Merkel geht hart mit Trump ins Gericht
11. Juni 2018Die Kanzlerin saß bereits im Flugzeug zurück nach Berlin, als Donald Trump über Twitter der zuvor mühsam ausgehandelten Abschlusserklärung zum Gipfeltreffen der G7-Staaten in Kanada seine Unterstützung entzog. Diese Rücknahme per Tweet sei "ernüchternd und ein Stück deprimierend", schilderte Angela Merkel ihre Stimmung, als sie am Sonntagabend eine Stunde lang einziger Gast in der ARD-Talksendung "Anne Will" war.
"Ein einschneidender Schritt"
Sie sei weiterhin der Ansicht, dass der US-Präsident in "vielen Fragen" die Prinzipien und Werte der G7-Staaten teile. "Aber die Kündigung dieses Kommuniqués ist jetzt natürlich schon ein einschneidender Schritt", stellte die Kanzlerin klar. Gleichzeitig machte Merkel deutlich, am G7-Format festhalten zu wollen. Trumps Entscheidung bedeute aus ihrer Sicht auch nicht das Ende der transatlantischen Partnerschaft, sagte die deutsche Regierungschefin, "aber wir können uns da nicht einfach drauf verlassen".

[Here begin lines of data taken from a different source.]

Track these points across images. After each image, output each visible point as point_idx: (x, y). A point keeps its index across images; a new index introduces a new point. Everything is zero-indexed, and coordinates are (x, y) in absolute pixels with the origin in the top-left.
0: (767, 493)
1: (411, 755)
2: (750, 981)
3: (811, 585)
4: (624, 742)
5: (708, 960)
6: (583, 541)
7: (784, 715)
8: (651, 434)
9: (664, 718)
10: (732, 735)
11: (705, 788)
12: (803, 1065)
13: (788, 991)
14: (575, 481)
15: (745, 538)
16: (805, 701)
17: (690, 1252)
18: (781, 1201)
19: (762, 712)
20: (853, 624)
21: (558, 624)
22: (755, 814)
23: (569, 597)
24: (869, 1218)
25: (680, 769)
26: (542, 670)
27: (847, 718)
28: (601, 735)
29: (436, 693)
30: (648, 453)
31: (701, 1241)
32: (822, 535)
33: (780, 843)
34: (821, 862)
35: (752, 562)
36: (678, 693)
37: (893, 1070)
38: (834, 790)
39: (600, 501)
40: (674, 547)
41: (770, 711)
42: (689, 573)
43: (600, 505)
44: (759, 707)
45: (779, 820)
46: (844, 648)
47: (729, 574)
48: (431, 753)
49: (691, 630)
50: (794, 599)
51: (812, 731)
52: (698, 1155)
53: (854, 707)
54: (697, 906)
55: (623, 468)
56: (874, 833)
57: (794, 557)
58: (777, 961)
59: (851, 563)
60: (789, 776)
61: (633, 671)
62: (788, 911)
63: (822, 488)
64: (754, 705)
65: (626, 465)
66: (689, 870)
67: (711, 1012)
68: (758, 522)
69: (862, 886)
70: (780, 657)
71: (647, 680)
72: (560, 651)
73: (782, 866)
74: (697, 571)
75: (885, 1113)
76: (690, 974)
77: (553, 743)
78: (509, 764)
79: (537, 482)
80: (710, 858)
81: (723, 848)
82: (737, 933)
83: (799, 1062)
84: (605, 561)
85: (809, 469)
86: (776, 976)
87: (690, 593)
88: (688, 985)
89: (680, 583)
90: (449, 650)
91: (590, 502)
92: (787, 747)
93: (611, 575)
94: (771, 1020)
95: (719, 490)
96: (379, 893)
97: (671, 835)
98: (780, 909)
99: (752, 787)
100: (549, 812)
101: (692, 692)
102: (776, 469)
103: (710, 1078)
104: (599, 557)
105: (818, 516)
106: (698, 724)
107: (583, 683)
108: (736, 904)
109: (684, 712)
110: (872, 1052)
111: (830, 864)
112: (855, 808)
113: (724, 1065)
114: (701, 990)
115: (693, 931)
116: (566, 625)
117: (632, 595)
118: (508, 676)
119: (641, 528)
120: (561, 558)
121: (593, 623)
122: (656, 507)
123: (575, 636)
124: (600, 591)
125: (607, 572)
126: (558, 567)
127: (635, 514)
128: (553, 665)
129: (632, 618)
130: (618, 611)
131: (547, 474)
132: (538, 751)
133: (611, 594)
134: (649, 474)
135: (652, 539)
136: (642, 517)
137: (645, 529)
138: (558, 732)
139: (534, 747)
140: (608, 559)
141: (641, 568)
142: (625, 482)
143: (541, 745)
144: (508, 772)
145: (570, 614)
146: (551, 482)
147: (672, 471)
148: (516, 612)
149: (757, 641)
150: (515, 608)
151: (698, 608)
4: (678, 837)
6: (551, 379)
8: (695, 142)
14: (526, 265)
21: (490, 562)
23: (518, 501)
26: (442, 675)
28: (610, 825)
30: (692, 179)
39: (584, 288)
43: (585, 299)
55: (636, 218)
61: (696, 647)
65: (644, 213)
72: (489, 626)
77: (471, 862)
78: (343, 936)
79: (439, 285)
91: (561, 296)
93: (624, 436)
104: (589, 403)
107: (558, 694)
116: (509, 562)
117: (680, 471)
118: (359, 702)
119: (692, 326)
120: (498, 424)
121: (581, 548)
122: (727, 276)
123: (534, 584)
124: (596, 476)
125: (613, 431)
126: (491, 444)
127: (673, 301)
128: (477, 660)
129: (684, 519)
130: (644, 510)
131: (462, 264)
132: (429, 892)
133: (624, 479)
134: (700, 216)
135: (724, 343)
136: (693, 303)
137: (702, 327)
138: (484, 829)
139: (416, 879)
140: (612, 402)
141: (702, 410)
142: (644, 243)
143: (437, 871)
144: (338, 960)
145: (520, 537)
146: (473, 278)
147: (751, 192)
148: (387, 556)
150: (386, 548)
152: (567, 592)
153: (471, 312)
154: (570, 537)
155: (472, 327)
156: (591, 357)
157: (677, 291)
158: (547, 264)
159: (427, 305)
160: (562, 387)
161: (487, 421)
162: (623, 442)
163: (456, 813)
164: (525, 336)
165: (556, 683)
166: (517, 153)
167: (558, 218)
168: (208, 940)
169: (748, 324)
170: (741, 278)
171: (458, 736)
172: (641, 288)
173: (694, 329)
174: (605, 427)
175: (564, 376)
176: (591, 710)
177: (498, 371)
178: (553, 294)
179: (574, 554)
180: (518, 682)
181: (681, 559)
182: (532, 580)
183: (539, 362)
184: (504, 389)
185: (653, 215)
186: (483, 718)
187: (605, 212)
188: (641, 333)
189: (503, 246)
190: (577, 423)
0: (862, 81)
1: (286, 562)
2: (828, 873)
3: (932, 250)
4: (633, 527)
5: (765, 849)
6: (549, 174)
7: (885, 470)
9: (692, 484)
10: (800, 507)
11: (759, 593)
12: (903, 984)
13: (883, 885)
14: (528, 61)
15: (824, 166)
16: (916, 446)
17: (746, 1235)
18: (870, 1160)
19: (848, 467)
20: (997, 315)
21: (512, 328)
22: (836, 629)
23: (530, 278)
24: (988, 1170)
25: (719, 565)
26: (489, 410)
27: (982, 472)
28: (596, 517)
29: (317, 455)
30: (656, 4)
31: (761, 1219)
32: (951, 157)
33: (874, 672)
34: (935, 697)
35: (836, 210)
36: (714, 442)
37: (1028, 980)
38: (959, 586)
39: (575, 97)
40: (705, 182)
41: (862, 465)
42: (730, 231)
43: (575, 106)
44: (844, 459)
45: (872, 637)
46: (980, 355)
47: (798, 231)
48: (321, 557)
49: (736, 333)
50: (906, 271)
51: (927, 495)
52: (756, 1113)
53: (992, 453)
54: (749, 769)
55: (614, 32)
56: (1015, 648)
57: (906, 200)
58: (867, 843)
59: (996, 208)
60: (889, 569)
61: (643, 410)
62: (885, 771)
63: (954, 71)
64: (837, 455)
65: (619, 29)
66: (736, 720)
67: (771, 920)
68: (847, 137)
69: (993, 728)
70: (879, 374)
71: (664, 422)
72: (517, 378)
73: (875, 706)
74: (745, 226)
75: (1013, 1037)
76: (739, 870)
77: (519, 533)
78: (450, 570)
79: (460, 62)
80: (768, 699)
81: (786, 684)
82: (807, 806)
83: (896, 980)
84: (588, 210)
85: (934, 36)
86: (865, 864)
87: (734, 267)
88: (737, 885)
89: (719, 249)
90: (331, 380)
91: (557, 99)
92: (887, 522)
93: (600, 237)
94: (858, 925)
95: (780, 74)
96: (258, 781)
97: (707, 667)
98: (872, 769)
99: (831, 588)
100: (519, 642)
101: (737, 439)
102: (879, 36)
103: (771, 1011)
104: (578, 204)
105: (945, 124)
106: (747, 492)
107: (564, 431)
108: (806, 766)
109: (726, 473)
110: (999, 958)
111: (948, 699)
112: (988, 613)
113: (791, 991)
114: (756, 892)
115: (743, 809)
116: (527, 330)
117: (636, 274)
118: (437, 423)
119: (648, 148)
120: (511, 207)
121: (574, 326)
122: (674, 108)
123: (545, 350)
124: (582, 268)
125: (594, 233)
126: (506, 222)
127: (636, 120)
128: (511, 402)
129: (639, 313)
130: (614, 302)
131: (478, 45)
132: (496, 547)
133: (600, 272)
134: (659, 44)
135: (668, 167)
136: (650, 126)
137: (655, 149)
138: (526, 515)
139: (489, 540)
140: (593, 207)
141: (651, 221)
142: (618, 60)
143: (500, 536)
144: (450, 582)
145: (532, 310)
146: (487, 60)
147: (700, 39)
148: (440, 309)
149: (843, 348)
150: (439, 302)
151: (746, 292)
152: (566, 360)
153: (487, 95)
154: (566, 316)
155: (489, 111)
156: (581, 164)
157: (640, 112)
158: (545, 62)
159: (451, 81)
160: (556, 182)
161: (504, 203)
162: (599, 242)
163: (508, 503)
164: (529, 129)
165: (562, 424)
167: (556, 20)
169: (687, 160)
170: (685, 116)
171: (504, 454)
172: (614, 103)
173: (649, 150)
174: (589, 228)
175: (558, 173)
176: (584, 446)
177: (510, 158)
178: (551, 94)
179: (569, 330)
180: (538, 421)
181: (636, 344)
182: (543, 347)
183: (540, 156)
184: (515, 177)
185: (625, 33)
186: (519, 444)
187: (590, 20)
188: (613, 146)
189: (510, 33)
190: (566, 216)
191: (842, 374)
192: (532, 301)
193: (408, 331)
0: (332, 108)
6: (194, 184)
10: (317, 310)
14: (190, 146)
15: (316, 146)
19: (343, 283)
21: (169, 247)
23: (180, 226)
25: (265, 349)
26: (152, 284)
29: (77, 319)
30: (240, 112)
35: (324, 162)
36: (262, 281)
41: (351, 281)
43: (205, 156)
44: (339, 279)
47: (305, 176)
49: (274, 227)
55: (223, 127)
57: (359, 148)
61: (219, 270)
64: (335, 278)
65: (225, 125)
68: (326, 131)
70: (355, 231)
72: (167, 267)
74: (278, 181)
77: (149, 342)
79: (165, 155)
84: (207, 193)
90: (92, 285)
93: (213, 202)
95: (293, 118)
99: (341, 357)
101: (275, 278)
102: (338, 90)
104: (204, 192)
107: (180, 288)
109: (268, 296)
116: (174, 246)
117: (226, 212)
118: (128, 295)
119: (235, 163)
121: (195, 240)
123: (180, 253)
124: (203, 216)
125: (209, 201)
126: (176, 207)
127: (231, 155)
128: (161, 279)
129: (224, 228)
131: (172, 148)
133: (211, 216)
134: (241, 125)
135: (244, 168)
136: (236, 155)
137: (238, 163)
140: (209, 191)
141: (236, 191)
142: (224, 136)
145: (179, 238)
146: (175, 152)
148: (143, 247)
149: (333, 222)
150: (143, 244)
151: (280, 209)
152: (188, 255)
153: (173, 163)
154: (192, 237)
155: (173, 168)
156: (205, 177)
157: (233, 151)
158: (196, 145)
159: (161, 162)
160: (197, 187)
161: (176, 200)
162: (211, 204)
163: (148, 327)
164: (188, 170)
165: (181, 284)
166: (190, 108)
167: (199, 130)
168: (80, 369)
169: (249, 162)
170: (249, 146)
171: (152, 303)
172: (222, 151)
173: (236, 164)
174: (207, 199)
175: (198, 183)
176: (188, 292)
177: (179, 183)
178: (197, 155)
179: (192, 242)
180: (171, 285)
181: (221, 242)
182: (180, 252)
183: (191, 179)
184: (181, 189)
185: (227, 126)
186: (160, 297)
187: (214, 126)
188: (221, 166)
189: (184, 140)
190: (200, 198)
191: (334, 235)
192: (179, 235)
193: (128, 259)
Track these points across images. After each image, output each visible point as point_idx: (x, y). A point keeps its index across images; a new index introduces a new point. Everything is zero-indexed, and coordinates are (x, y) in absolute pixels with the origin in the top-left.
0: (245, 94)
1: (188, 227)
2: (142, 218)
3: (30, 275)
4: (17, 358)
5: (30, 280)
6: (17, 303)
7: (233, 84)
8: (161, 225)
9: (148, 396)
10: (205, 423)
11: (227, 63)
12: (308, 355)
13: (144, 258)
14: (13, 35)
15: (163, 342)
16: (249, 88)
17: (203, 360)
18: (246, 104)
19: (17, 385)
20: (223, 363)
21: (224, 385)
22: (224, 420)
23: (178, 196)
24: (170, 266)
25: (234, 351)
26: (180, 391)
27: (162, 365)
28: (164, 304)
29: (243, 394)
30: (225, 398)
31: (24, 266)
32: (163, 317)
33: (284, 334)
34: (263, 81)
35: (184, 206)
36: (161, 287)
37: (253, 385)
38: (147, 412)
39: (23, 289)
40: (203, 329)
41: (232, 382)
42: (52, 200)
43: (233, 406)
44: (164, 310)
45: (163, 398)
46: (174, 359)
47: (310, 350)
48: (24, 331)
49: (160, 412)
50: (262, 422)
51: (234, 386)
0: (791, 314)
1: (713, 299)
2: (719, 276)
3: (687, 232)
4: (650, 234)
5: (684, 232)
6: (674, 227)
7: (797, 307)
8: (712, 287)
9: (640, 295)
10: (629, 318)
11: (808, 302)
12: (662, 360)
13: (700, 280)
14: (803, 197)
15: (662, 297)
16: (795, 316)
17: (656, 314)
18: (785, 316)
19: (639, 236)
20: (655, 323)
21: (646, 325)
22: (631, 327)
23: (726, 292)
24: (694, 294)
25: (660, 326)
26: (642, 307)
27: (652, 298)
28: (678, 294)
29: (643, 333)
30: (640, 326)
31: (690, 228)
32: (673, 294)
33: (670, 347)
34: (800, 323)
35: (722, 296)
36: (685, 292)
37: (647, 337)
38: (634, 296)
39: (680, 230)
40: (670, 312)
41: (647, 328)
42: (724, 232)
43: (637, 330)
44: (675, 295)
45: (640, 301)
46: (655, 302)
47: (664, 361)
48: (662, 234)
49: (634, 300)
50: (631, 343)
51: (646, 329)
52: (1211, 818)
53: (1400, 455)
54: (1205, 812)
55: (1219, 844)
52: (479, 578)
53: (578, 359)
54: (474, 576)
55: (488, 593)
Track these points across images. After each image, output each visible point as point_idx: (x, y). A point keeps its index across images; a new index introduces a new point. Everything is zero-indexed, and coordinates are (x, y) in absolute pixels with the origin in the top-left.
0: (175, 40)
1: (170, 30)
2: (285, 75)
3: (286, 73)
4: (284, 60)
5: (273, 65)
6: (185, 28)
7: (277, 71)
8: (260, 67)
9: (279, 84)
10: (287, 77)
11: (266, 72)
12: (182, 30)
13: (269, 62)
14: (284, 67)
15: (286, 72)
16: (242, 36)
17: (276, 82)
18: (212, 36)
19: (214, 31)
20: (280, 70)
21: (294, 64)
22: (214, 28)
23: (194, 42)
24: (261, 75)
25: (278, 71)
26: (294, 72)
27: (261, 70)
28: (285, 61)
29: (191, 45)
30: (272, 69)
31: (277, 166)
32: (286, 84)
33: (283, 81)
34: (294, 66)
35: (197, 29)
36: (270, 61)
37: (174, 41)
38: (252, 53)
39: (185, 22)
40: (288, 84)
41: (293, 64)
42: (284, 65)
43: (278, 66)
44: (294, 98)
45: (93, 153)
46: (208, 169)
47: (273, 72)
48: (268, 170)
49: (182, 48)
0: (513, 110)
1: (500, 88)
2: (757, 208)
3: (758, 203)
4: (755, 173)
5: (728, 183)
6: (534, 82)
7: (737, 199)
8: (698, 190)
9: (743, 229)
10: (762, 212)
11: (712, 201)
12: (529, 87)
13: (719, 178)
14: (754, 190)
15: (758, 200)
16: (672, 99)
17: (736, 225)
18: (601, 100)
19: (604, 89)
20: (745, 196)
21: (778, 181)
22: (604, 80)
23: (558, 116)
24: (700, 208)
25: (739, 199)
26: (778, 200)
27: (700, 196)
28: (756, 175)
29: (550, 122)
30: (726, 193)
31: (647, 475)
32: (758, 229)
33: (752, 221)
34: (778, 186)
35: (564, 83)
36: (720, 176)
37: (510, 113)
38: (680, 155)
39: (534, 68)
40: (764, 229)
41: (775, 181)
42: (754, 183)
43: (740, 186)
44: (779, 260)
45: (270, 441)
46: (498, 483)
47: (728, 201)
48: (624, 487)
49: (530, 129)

Dem Vorhalt von Moderatorin Anne Will, sie lasse sich von Trump ein ums andere Mal ihre Machtlosigkeit vorführen, widersprach die Kanzlerin. "Das tun wir nicht." Man habe auf die von Trump rechtswidrig verhängten Zölle auf Aluminium und Stahl Gegenmaßnahmen vorbereitet, die am 1. Juli bei der Welthandelsorganisation WTO gemeldet würden. Sollte der US-Präsident auch noch wie geplant Strafzölle auf deutsche Autos verhängen, hoffe sie erneut auf ein gemeinsames Agieren der EU. "Wir lassen uns nicht ein ums andere Mal über den Tisch ziehen", so Merkel wörtlich.
"Win Win" statt "America first"
Zurückhaltend äußerte sich die Kanzlerin zu Trumps Vorschlag, in der G7 alle Zölle und Handelsbeschränkungen abzuschaffen. "Das wäre als Idealfall natürlich toll", sagte sie, aber keine schnelle Lösung des aktuellen Konflikts. Dafür seien "umfangreiche Verhandlungen" erforderlich.
Deutlich distanzierte sich Merkel von Trumps Politikstil des "America first" - ohne Rücksicht auf internationale Bündnisse und Verträge. Sie glaube an "Win-Win-Situationen" durch Zusammenarbeit, betonte Merkel. "Manchmal habe ich den Eindruck, der amerikanische Präsident glaubt daran, dass immer nur einer gewinnt und der andere verliert."